The top is made up of two slabs of laminated pine boards.  The jointer ensured one side of the slab is flat, but they were a bit heavy to manhandle alone through the thickness planer.  The top therefore required another solution.  This meant building a router-sled that is wide enough to flatten the whole top in one go.

The Wood Whisperer has an awesome video on how to flatten a large surface.  I made some minor modifications to his approach, but it worked flawlessly.  The router left some “scallops” but using my the 150mm Bosch sander made real light work of it.

I deployed Flurit oil for all the black wood and trimmings, while the top received some light teak oil (about 5 litres of it).  Once everything was dried and soaked in, I’ve applied shellac finish to it as well.  This leaves the bench with a nice sheen with a finish that can easily be repaired if need be.  The below image was taken after applying about 2 litres of oil.

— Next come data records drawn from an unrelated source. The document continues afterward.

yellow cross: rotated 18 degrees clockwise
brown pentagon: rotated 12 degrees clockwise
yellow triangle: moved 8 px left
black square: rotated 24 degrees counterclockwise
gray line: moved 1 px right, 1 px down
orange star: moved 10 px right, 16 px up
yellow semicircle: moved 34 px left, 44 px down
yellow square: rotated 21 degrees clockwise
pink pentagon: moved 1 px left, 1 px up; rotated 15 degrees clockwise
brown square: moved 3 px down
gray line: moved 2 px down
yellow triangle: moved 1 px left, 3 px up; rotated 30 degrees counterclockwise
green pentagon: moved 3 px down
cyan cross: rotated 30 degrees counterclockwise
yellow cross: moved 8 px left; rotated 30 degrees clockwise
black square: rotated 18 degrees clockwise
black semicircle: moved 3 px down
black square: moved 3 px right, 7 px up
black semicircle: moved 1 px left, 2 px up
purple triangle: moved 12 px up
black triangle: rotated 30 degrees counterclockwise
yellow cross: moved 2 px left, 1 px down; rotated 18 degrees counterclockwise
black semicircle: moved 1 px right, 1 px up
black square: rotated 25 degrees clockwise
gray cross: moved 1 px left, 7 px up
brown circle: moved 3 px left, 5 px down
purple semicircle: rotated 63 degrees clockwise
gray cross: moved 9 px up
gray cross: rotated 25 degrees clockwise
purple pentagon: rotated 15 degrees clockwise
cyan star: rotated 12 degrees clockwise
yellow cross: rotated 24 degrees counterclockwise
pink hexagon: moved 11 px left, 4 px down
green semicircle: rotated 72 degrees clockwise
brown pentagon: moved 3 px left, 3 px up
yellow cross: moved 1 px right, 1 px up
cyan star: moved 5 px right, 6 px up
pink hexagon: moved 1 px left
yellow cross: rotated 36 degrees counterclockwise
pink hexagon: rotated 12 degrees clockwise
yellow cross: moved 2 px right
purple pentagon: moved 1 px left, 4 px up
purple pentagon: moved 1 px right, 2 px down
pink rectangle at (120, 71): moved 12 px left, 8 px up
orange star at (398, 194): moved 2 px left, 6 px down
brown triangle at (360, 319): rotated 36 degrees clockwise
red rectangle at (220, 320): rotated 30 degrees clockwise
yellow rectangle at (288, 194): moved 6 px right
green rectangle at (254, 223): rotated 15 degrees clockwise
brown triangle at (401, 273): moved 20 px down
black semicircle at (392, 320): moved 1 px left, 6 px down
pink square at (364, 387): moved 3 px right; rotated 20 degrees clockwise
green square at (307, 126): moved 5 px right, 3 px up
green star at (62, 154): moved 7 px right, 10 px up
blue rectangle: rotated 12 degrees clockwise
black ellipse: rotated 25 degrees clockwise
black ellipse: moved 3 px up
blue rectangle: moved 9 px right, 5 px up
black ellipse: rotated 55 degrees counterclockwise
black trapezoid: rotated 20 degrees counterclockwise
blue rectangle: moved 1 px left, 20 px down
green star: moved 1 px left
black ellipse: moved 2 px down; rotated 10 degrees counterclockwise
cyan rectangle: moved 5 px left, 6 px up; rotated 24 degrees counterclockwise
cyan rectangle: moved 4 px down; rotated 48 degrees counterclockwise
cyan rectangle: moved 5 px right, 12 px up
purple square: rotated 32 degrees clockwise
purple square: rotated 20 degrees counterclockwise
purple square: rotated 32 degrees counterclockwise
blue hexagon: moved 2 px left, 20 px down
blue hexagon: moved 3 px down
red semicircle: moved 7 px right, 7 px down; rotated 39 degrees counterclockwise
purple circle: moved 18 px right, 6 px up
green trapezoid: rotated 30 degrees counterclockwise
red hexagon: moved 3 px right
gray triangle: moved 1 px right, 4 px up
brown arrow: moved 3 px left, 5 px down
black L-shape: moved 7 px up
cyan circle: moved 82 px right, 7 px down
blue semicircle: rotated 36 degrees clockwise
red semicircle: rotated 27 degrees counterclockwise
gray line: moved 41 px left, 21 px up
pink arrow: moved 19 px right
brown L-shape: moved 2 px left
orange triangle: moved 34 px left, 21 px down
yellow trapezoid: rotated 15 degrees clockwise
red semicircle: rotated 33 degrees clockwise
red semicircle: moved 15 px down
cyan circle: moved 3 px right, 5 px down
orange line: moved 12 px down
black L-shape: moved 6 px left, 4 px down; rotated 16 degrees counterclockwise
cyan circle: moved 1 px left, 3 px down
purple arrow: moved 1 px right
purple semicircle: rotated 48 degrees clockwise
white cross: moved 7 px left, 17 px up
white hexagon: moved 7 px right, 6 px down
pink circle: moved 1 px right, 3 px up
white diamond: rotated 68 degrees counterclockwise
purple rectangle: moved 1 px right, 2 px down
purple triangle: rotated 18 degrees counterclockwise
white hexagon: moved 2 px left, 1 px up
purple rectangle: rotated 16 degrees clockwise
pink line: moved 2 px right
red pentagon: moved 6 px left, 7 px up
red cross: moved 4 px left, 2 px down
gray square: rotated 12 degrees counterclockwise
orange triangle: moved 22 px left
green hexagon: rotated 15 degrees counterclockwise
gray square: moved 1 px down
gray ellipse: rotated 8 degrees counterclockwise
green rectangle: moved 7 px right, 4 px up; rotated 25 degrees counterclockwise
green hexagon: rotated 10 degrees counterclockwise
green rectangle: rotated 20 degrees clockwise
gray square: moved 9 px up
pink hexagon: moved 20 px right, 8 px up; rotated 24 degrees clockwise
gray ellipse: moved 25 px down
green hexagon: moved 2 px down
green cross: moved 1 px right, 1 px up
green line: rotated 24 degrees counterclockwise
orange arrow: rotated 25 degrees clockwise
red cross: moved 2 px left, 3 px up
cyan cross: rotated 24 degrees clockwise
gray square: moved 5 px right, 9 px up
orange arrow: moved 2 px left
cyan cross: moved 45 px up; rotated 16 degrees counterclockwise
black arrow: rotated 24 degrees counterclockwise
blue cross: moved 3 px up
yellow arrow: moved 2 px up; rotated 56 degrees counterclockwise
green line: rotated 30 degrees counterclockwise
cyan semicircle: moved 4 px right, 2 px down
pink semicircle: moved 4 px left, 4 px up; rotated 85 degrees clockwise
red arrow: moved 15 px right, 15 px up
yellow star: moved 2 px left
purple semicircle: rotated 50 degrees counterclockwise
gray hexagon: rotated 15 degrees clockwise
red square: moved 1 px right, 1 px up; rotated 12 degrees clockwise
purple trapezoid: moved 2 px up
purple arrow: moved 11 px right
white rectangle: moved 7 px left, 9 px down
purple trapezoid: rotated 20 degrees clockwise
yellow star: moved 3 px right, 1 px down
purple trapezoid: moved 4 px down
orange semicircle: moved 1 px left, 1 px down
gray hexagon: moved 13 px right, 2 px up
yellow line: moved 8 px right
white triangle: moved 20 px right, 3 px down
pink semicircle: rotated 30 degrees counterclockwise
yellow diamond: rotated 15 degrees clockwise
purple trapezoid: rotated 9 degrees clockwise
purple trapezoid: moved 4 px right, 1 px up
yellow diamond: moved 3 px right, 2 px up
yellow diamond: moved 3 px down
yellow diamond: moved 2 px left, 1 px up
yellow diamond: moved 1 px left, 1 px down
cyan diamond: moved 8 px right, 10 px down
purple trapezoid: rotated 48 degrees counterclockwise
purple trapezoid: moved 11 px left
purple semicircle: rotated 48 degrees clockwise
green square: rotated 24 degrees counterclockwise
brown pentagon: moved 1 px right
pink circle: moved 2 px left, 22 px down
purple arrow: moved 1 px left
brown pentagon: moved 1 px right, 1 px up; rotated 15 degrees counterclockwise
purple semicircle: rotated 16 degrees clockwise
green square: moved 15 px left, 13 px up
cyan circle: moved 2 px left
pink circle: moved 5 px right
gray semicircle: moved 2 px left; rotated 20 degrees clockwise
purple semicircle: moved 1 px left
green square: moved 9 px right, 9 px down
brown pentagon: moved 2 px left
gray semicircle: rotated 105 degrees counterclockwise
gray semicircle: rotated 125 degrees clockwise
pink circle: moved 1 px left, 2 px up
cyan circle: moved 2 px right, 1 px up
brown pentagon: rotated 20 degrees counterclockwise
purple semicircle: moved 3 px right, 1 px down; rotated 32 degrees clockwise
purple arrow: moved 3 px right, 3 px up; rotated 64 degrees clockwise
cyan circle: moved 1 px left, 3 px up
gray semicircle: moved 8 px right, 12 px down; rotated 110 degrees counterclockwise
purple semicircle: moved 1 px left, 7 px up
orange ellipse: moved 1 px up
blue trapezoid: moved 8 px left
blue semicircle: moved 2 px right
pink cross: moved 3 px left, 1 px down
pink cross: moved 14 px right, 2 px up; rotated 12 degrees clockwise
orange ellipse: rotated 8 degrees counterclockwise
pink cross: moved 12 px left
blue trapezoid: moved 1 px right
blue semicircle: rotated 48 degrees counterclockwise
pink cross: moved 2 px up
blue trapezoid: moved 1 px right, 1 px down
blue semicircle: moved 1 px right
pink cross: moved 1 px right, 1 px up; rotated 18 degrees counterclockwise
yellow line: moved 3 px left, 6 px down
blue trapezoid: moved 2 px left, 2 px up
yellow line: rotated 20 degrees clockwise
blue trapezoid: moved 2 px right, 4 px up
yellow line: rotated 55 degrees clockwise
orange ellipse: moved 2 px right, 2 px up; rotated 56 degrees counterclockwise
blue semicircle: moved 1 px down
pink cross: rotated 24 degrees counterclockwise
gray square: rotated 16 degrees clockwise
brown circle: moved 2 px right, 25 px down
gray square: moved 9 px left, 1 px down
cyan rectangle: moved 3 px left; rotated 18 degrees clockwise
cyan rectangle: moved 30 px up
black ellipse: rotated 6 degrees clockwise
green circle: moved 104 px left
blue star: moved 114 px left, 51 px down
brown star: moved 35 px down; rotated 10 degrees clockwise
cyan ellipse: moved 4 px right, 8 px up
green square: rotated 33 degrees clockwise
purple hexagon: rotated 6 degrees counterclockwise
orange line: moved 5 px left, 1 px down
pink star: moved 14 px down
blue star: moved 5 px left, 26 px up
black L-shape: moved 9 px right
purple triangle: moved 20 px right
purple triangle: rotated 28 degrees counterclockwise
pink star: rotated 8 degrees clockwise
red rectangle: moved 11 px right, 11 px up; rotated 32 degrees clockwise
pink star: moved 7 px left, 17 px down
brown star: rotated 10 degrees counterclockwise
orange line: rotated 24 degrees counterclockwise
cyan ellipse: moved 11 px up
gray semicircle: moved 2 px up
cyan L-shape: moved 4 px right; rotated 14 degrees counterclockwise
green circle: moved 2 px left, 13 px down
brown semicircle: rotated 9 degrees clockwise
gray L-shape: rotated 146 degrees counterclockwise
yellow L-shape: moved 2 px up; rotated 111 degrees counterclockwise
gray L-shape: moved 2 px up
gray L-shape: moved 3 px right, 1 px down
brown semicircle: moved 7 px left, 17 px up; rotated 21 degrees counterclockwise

Once the bench is assembled, I incorporated a York spindle Moxon vice at the tail end.

For the right leg, I created myself a homemade version leg vice using a scaffolding levelling leg for the screw, a 5KG weight for the handle, and some steel bars for the St Peters Cross.

The 5KG weight works surprisingly well as a hand wheel and has a tremendous amount of kinetic energy when in motion.  The holding power of the vice is also quite astonishing.  I have debated with myself if I need another handle on it, but thus far, it works more than sufficiently.

For my main leg vice, located on the front left leg, I’ve ordered the Benchcrafted Glide Solo C kit, but unfortunately, it is still stuck at customs in Johannesburg.  So if any of your readers have contacts, to expedite the package, then please put me in contact with them.  Any event, once that is received, I should be able to complete my lefthanded leg vice and then complete my bench.

In the meantime, this has not stopped me from abusing the bench.  The pictures below demonstrate the bench in action.

I recently moved my cordless tools from my main tool wall to be closer to the work bench.  Here I am making a new French cleat holder to hang up the vacuum cleaner.  Once complete it will join its brethren cordless tools which is now only an arm’s length away.

I hope you’ve enjoyed the journey, this was a very fun, yet challenging build.